**DIRECTIONS FOR THIS TASK**
Search the data for the string "lower" and copy each line in which it appears.

**MATERIAL PROVIDED**
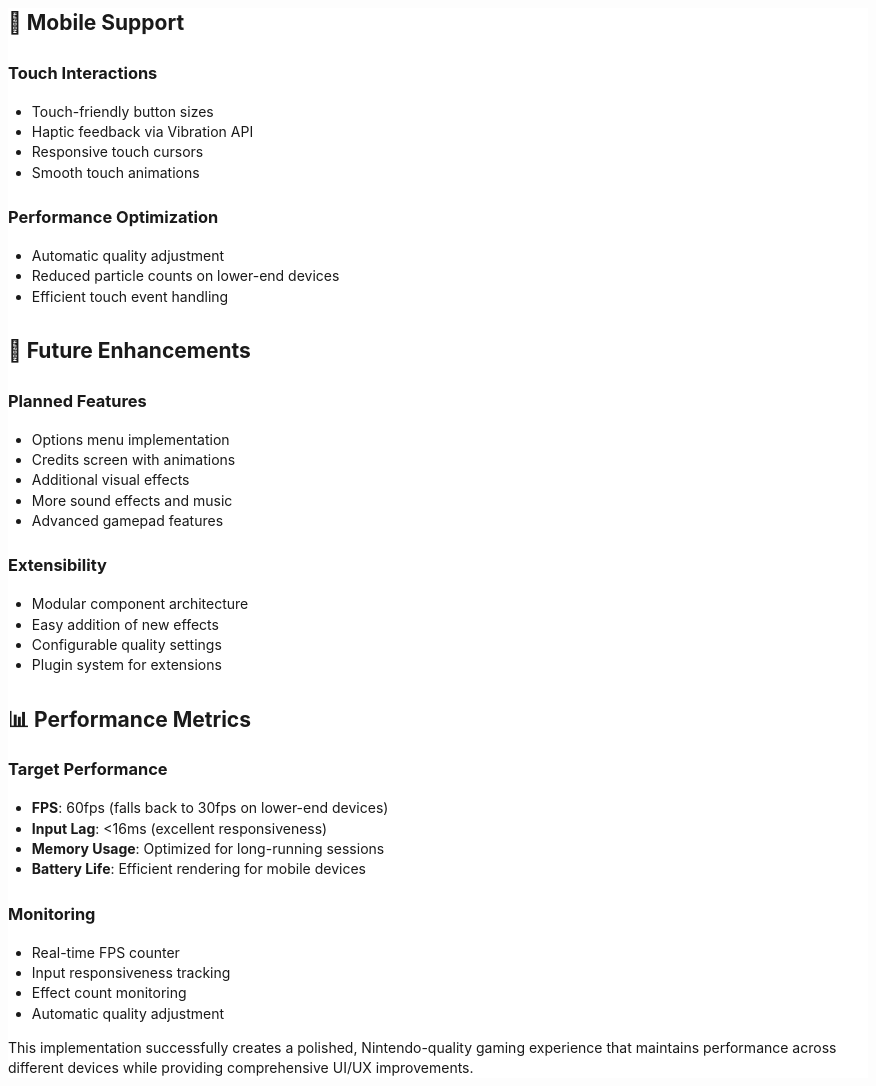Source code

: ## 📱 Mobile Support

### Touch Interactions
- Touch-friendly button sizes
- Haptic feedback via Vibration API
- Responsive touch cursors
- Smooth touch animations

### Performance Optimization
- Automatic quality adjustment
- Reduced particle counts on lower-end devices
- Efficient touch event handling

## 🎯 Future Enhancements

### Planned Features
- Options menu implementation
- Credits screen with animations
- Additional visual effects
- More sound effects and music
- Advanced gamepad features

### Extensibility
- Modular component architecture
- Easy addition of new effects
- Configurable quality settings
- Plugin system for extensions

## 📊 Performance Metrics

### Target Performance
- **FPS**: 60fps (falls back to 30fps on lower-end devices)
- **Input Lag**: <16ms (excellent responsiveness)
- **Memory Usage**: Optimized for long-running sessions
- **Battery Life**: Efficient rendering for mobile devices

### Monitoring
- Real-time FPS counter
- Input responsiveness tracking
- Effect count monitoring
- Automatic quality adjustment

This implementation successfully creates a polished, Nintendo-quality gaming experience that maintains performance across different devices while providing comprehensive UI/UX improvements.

**RESPONSE BOX**
- Reduced particle counts on lower-end devices
- **FPS**: 60fps (falls back to 30fps on lower-end devices)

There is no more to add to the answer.